▶ _Task statement_
Set the pictures aside and write down, exactly as they appear, the lines from the one containing "expression analysis of" through the end of the material.

▶ _Provided data_
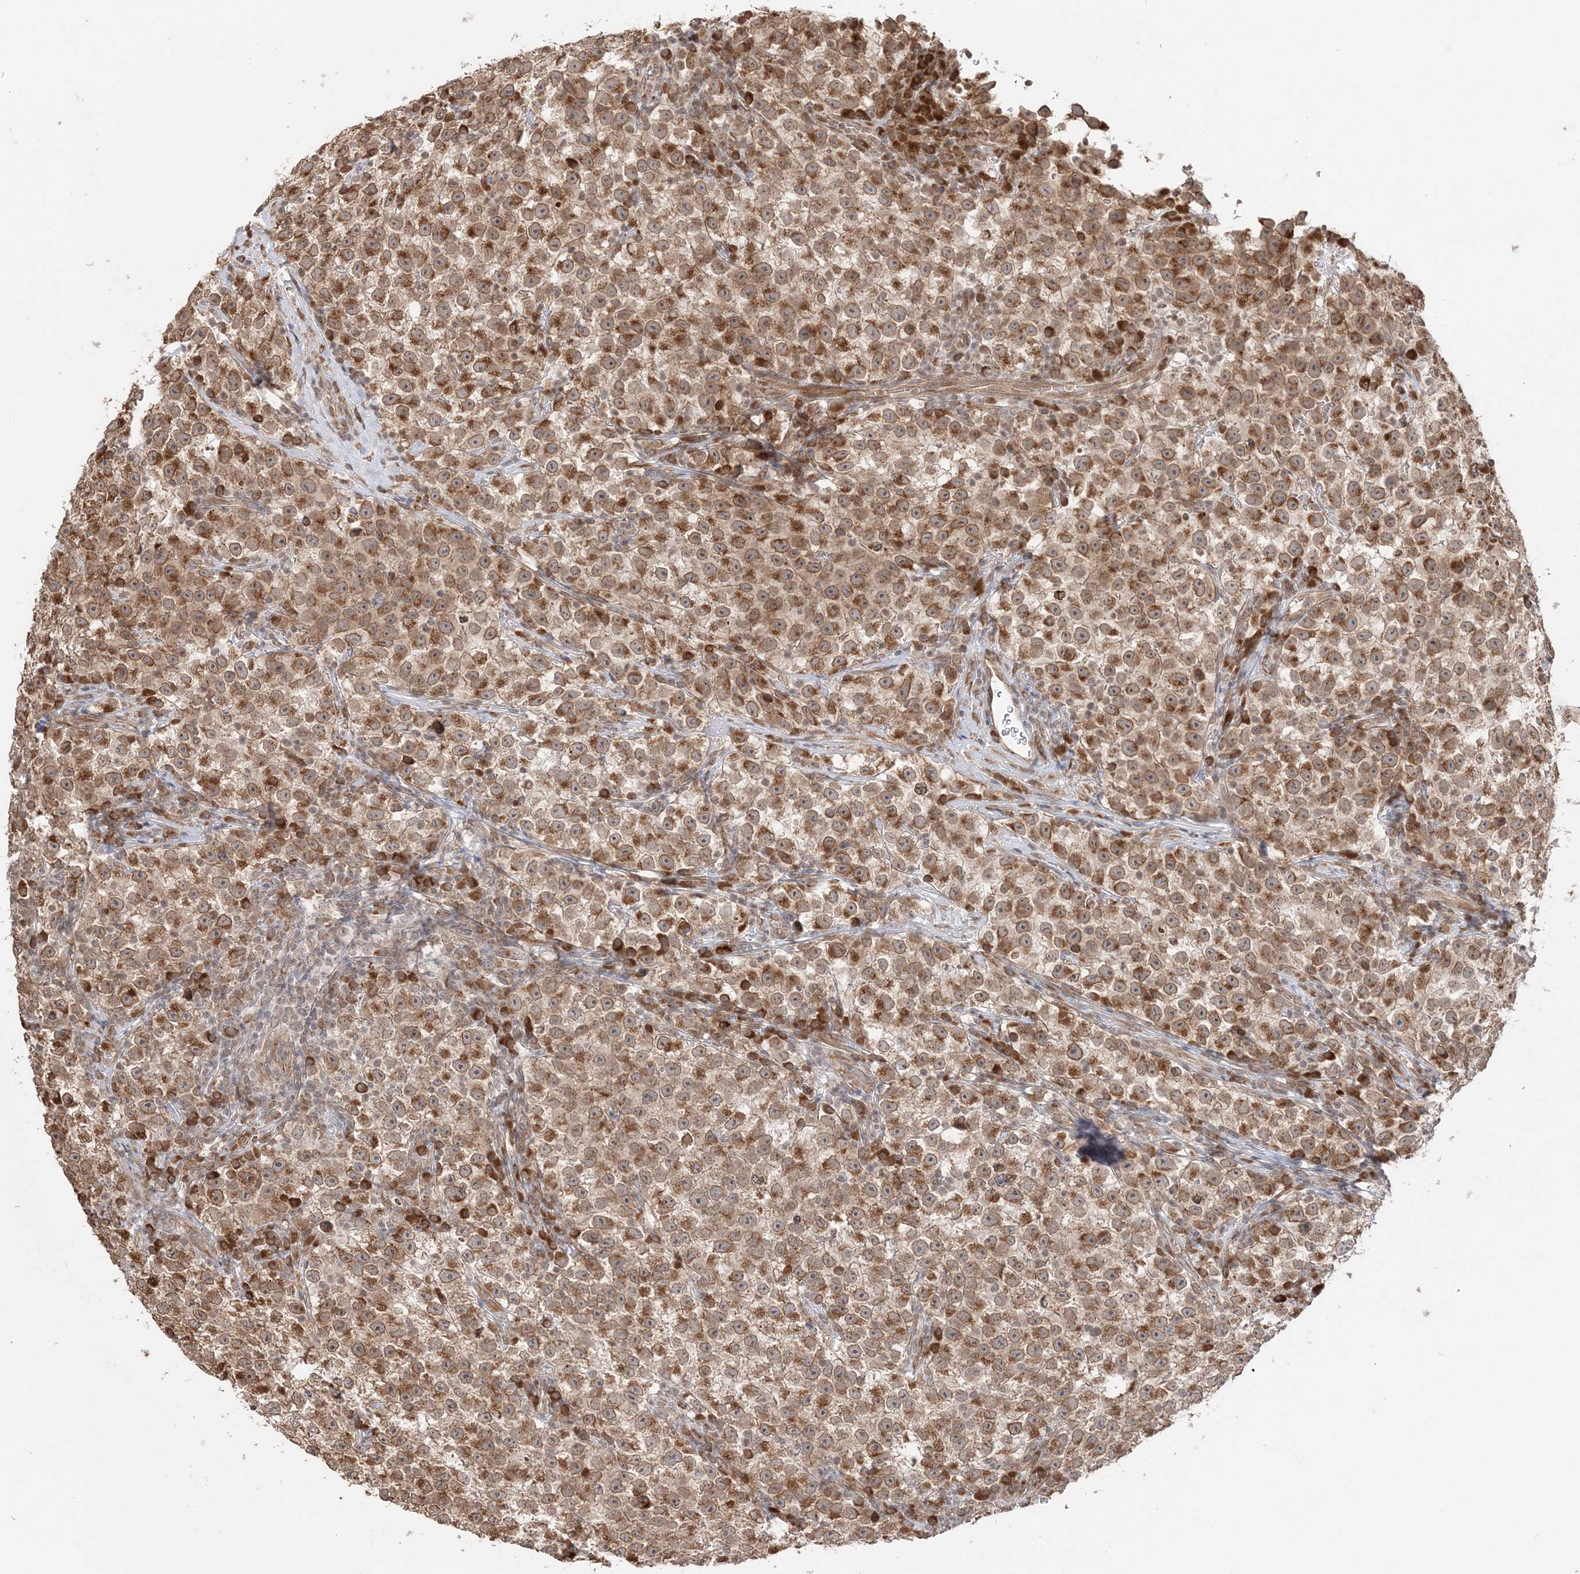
{"staining": {"intensity": "moderate", "quantity": ">75%", "location": "cytoplasmic/membranous"}, "tissue": "testis cancer", "cell_type": "Tumor cells", "image_type": "cancer", "snomed": [{"axis": "morphology", "description": "Seminoma, NOS"}, {"axis": "topography", "description": "Testis"}], "caption": "An immunohistochemistry histopathology image of tumor tissue is shown. Protein staining in brown shows moderate cytoplasmic/membranous positivity in testis cancer (seminoma) within tumor cells.", "gene": "TMED10", "patient": {"sex": "male", "age": 22}}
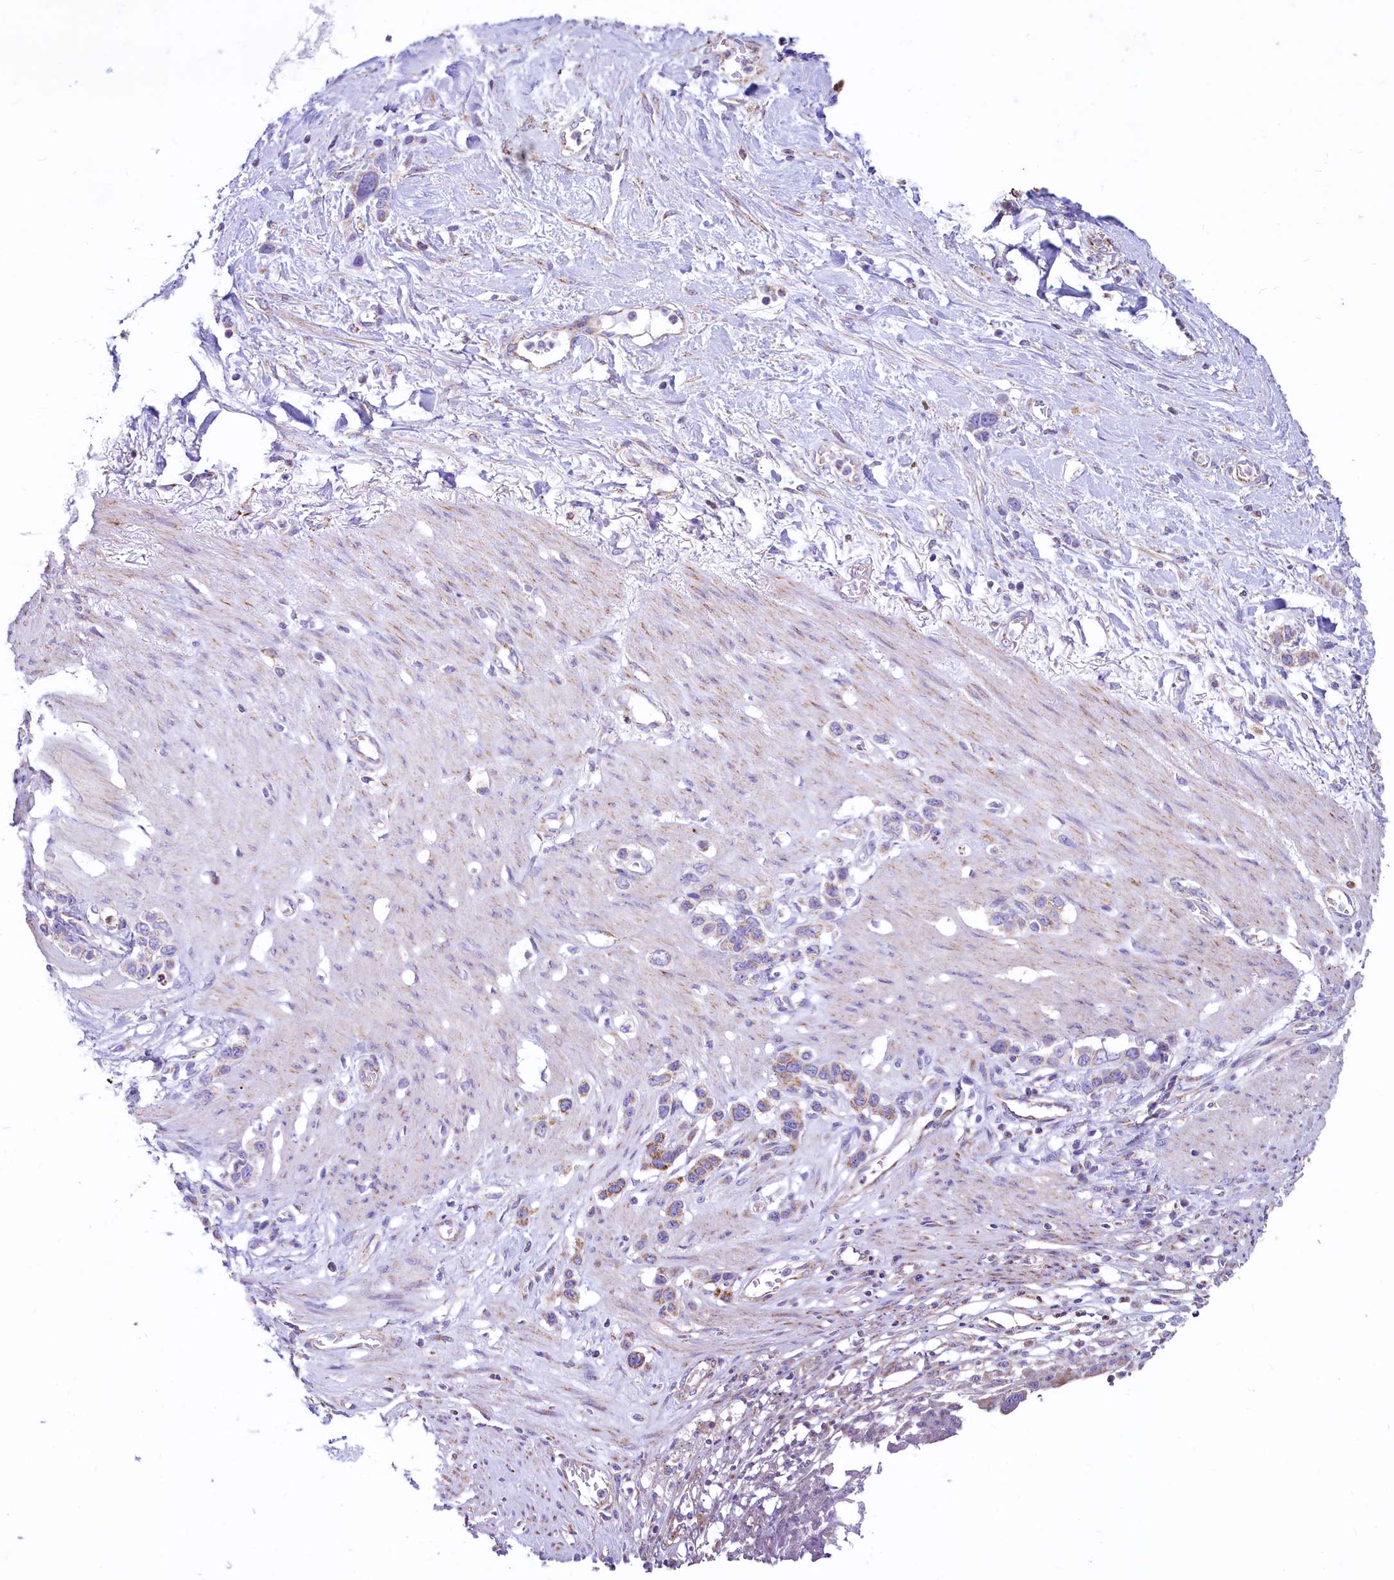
{"staining": {"intensity": "moderate", "quantity": "<25%", "location": "cytoplasmic/membranous"}, "tissue": "stomach cancer", "cell_type": "Tumor cells", "image_type": "cancer", "snomed": [{"axis": "morphology", "description": "Adenocarcinoma, NOS"}, {"axis": "morphology", "description": "Adenocarcinoma, High grade"}, {"axis": "topography", "description": "Stomach, upper"}, {"axis": "topography", "description": "Stomach, lower"}], "caption": "Protein expression analysis of stomach adenocarcinoma (high-grade) exhibits moderate cytoplasmic/membranous staining in approximately <25% of tumor cells. (DAB (3,3'-diaminobenzidine) = brown stain, brightfield microscopy at high magnification).", "gene": "VWCE", "patient": {"sex": "female", "age": 65}}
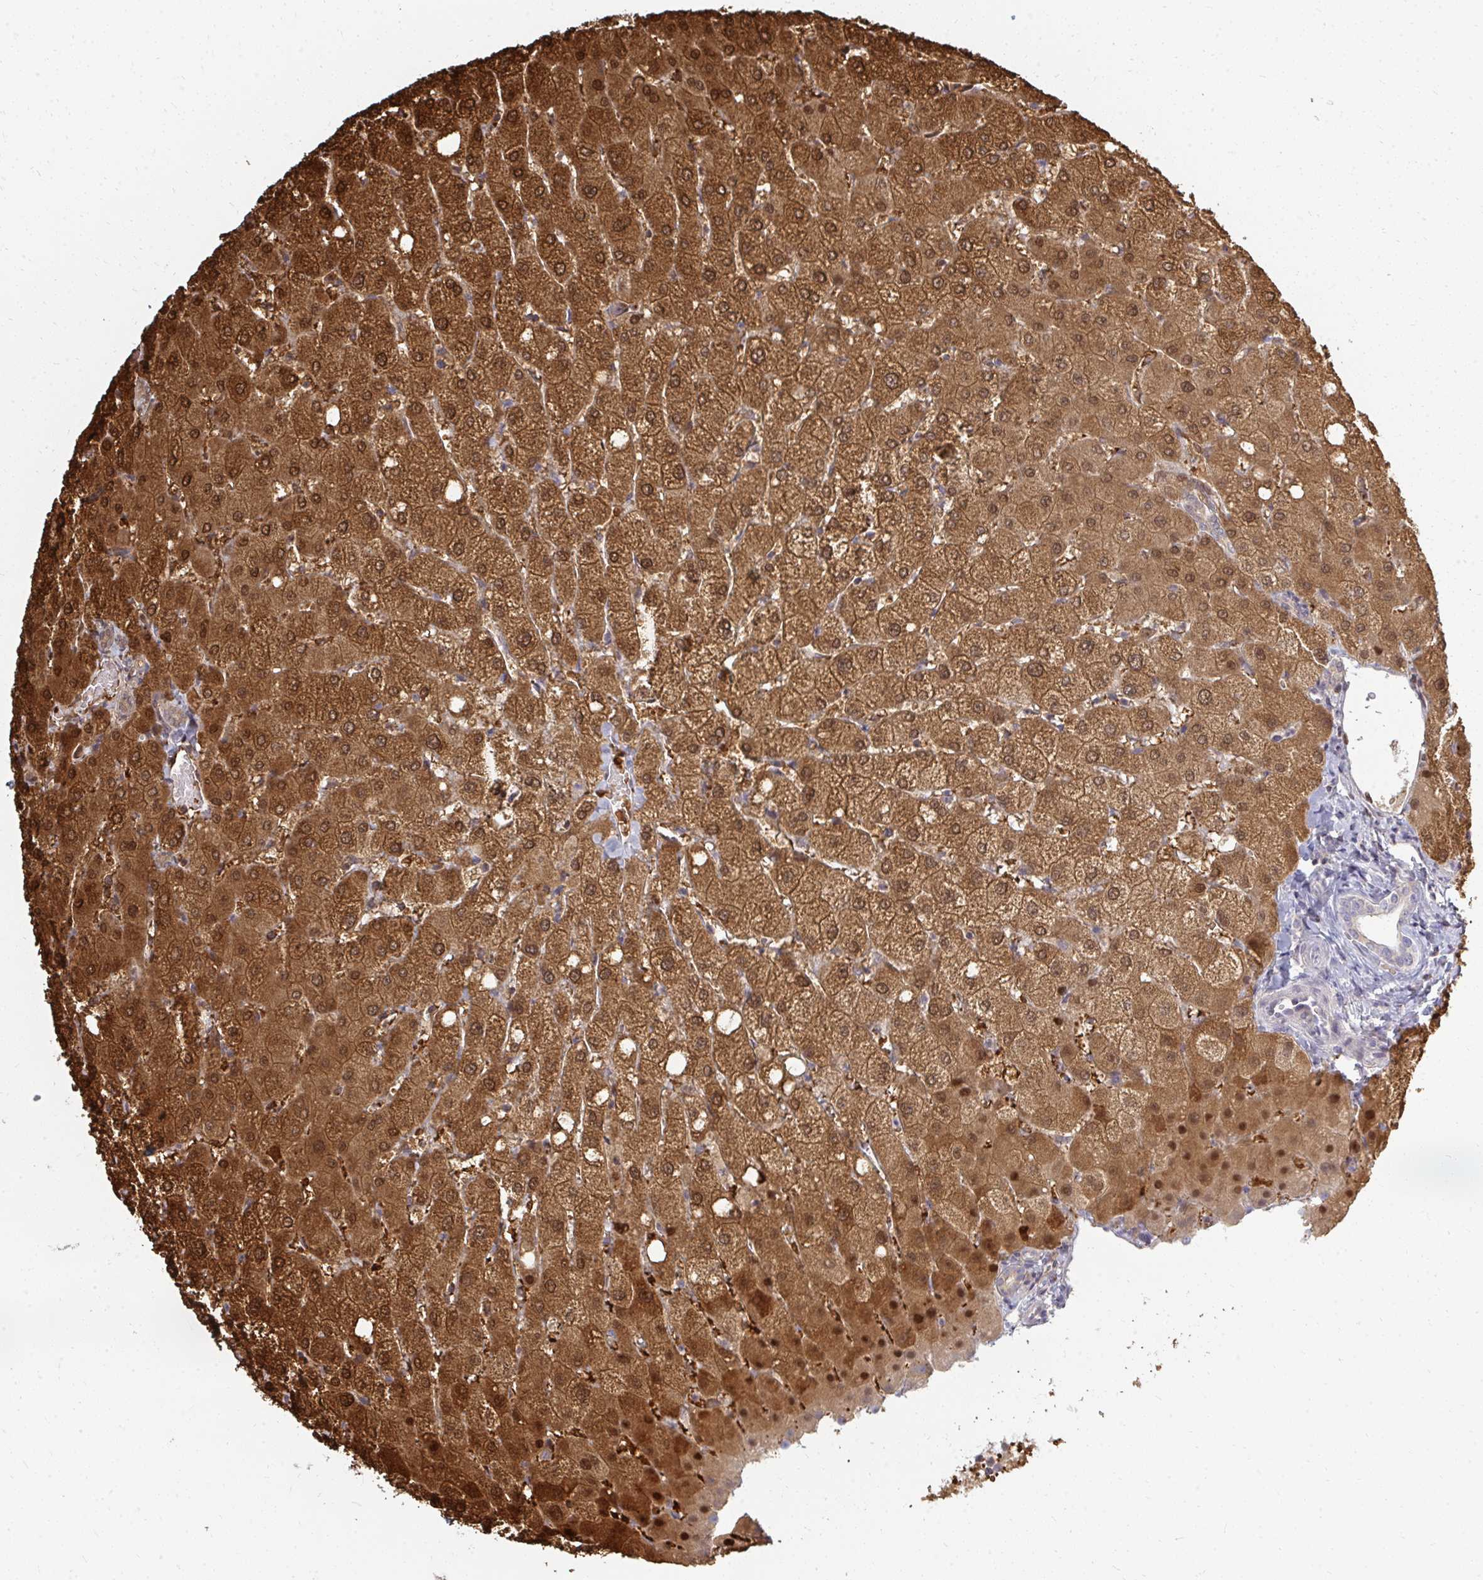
{"staining": {"intensity": "weak", "quantity": ">75%", "location": "cytoplasmic/membranous"}, "tissue": "liver", "cell_type": "Cholangiocytes", "image_type": "normal", "snomed": [{"axis": "morphology", "description": "Normal tissue, NOS"}, {"axis": "topography", "description": "Liver"}], "caption": "Immunohistochemistry (DAB) staining of normal human liver exhibits weak cytoplasmic/membranous protein expression in about >75% of cholangiocytes.", "gene": "ZNF285", "patient": {"sex": "female", "age": 54}}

▶ _Final answer_
{"staining": {"intensity": "moderate", "quantity": "<25%", "location": "cytoplasmic/membranous"}, "tissue": "stomach cancer", "cell_type": "Tumor cells", "image_type": "cancer", "snomed": [{"axis": "morphology", "description": "Adenocarcinoma, NOS"}, {"axis": "morphology", "description": "Adenocarcinoma, High grade"}, {"axis": "topography", "description": "Stomach, upper"}, {"axis": "topography", "description": "Stomach, lower"}], "caption": "Protein expression analysis of stomach adenocarcinoma (high-grade) exhibits moderate cytoplasmic/membranous staining in approximately <25% of tumor cells. (DAB (3,3'-diaminobenzidine) = brown stain, brightfield microscopy at high magnification).", "gene": "VWCE", "patient": {"sex": "female", "age": 65}}
{"staining": {"intensity": "weak", "quantity": ">75%", "location": "cytoplasmic/membranous"}, "tissue": "liver", "cell_type": "Cholangiocytes", "image_type": "normal", "snomed": [{"axis": "morphology", "description": "Normal tissue, NOS"}, {"axis": "topography", "description": "Liver"}], "caption": "Immunohistochemistry (DAB) staining of normal human liver exhibits weak cytoplasmic/membranous protein expression in about >75% of cholangiocytes.", "gene": "ZNF285", "patient": {"sex": "female", "age": 54}}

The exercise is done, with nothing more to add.